U.S. Attorney General Merrick Garland takes questions from reporters during a news conference on the Department of Justice Constructing on May 23, 2024 in Washington, DC.Â
Kent Nishimura | Getty Images
The Justice Department lawsuit, filed within the U.S. District Court for the Southern District of Recent York, accuses Live Nation of violating the Sherman Act and maintaining a self-reinforcing business model by capturing fees and revenue from concert fans and sponsorships, which it then uses to lock artists into exclusive promotion deals that give the artists access to key entertainment venues across the country. Live Nation then uses that dominance to lock latest concert venues into long-term exclusionary contracts, thereby restarting the cycle, the lawsuit claims.
Live Nation can be accused of threatening financial retaliation against potential competitors and venues that work with rivals; strategically acquiring smaller and regional competitive threats for the aim of growing their competitive moat; and exploiting a relationship with venue partner Oak View Group, flipping the latter’s contracts over to Ticketmaster and discouraging competition in concert promotions.
The lawsuit claims that Live Nation has discouraged bidding wars for artists and has unlawfully pressured artists into signing on for promotional services in the event that they need to use the corporate’s venues, at times sacrificing profits it may well earn as a venue owner by preferring to let its venues sit empty reasonably than have artists with other promotional contracts.
“In its own words, Live Nation uses its exclusionary conduct as a ‘hedge against significant improvements by the competition or perhaps a latest competitor.’ But the associated fee of that hedge is one which all of us pay, for instance a broken ticketing website with substandard customer support that also captures your invaluable data,” Assistant Attorney General Jonathan Kanter said during a press conference.
“It is thru these exclusive ticketing arrangements that Americans face the dreaded Ticketmaster tax, the seemingly countless set of fees satirically named service fee or convenience fee once they are anything but,” Kanter said.
Ticket prices
Live Nation made headlines last 12 months when a surge of demand from 14 million users, including bots, for Taylor Swift concert tickets led to site disruptions and slow queues. A Senate subcommittee issued a subpoena to Live Nation and Ticketmaster in November 2023, following a monthslong probe prompted by the exorbitant inflated ticket prices in Swift’s Eras Tour.

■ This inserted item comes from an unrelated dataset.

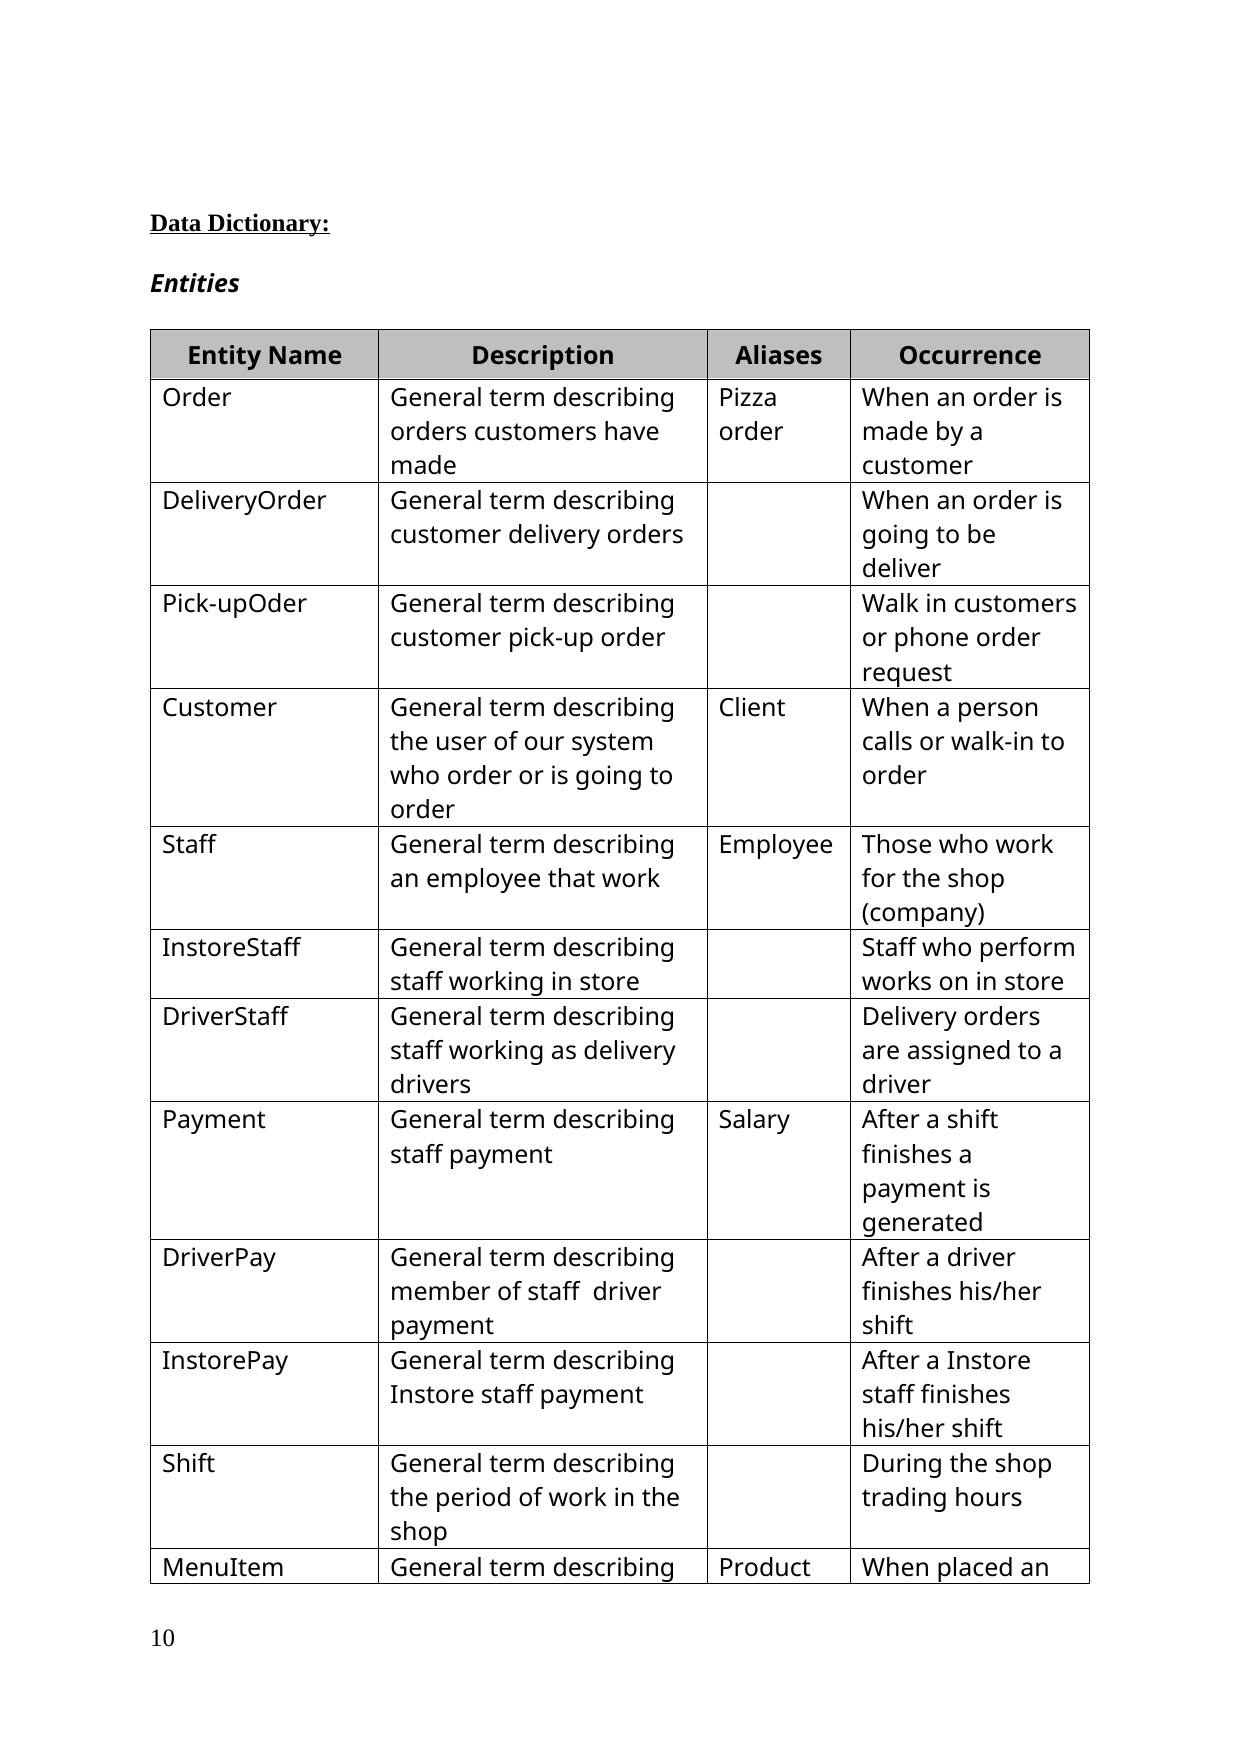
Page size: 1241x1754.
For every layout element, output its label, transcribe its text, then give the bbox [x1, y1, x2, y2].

Steep prices for the U.S. shows led scores of fans to hunt down tickets to Swift’s tour in other countries, which could often be cheaper even after international air travel.

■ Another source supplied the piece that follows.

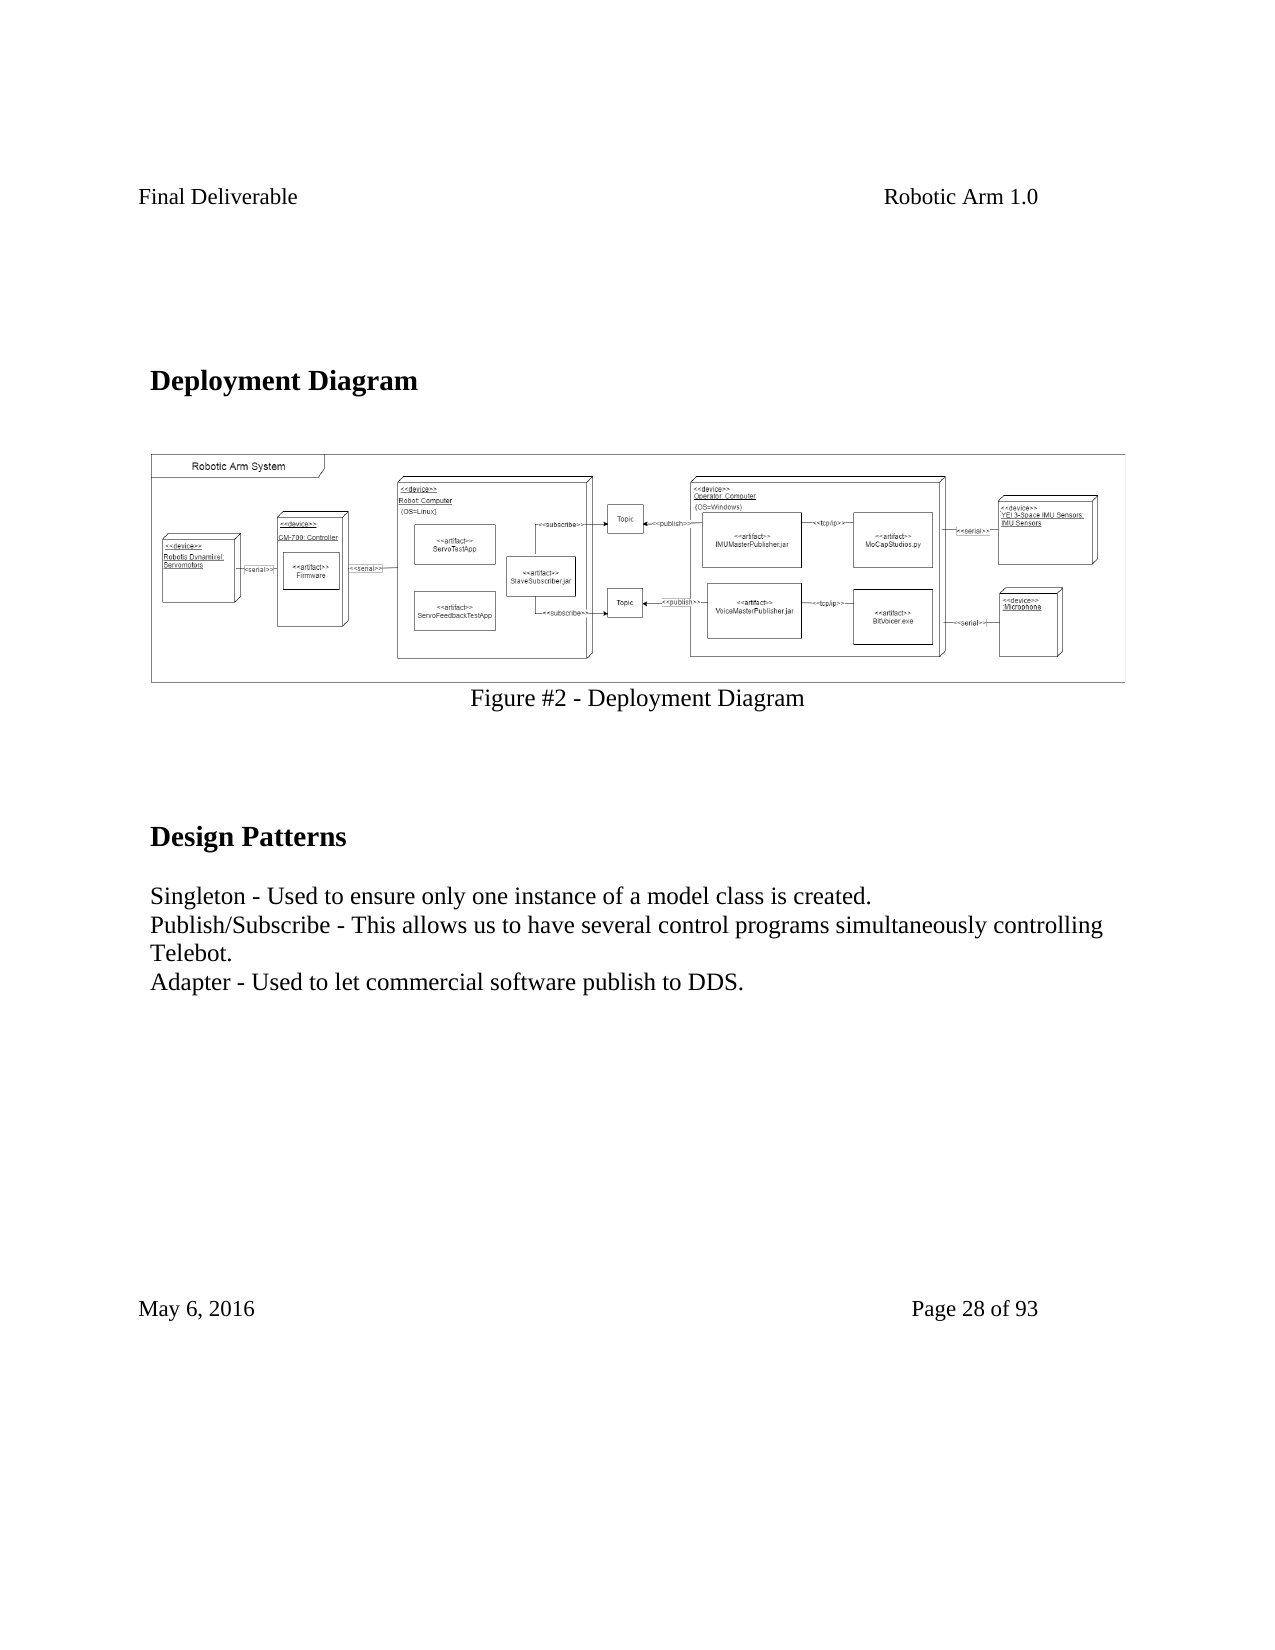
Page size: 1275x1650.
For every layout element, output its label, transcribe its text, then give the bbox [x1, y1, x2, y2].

“In other countries where venues should not sure by Ticketmaster’s exclusive ticketing contracts, venues often use multiple ticketing corporations for a similar event and fans see lower fees and more revolutionary ticketing products because of this,” Garland said in a news conference.
Live Nation said Thursday it doesn’t profit from monopoly pricing, saying that Ticketmaster service charges “are not any higher than elsewhere, and regularly lower.” The corporate noted its overall net profit margin is on the low end of S&P 500 corporations.
Live Nation further argued the lawsuit won’t reduce ticket prices or service fees. It said artist teams set prices for his or her tickets and the venues set and keep the vast majority of ticket fees.
“Some call this ‘anti-monopoly’, but in point of fact it’s just anti-business,” Live Nation’s Wall said. “There isn’t any legal basis for objecting to vertical integration on these grounds.”
Live Nation earlier this month reported its “biggest Q1 ever,” citing first-quarter revenue that was up 21% from the prior-year period.
The corporate has also been in the general public eye up to now 12 months over transparency issues regarding hidden fees in ticket pricing.